How corporations are dealing with these issues today?

All industry sectors are facing challenging human rights issues within their supply chains. Some companies have adopted codes of conduct and have set up contractual clauses in their general terms and conditions to cascade the responsibility of human rights to their primary suppliers in their own supply chains. Unfortunately, these actions are too weak and do not reduce the exposure risk.

Codes of conduct, charters and policies show commitment and goodwill of a company from the very top, but do not demonstrate that implementation that really happens in the field. Human rights in supply chains are all about doing, monitoring, controlling, measuring and fixing targets, and ultimately auditing on-site. All these are weaknesses of most corporations. It rarely happens that a company audits its suppliers even once every two years, which is already very infrequent.

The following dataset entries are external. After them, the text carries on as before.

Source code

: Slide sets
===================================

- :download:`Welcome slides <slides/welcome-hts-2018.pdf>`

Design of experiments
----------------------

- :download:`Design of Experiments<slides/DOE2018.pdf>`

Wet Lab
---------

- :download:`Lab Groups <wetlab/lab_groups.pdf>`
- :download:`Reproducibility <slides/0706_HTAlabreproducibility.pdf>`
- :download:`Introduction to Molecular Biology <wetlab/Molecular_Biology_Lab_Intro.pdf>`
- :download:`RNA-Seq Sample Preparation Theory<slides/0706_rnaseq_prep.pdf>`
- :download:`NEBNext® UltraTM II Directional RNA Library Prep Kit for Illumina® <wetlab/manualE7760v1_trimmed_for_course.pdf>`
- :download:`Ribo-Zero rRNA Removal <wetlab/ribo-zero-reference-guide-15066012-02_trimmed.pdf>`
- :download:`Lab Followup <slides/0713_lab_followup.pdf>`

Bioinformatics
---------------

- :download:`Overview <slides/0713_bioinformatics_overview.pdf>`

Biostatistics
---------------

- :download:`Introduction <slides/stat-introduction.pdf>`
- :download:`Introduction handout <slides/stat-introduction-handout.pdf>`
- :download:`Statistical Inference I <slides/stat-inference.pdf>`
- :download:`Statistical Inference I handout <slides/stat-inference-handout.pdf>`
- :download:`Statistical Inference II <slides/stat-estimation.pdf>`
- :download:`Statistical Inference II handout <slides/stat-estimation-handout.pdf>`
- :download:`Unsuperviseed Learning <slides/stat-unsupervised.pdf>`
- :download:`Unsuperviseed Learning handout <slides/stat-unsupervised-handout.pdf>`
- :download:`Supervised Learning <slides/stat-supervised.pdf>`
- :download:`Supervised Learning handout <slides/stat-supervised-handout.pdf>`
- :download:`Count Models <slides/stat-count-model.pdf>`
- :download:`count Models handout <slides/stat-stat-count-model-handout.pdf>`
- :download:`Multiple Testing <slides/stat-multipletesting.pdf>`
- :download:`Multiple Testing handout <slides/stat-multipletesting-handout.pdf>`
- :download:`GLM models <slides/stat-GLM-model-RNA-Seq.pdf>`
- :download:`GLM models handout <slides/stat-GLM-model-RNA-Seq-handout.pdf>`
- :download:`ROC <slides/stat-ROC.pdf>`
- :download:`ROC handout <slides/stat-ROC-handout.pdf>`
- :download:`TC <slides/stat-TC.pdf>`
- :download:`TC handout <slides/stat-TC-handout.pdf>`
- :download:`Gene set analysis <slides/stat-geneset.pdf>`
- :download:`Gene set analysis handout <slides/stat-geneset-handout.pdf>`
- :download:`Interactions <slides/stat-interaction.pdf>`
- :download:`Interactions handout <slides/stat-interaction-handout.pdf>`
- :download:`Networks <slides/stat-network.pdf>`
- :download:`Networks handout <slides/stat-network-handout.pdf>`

For large international corporations, the number of suppliers could sometimes amount to hundreds of thousands just for level one. Even if this number could be significantly reduced, thanks to the risk-prioritization process, the total number is still very high. Therefore, it is impossible for a corporation alone to bear the costs associated to properly conduct human rights due diligence measures.

It is why collaboration among competitors through sectorial initiatives in some complex industries, such as chemical, electronics, consumer goods and pharmaceutical industries, is the only realistic and pragmatic answer.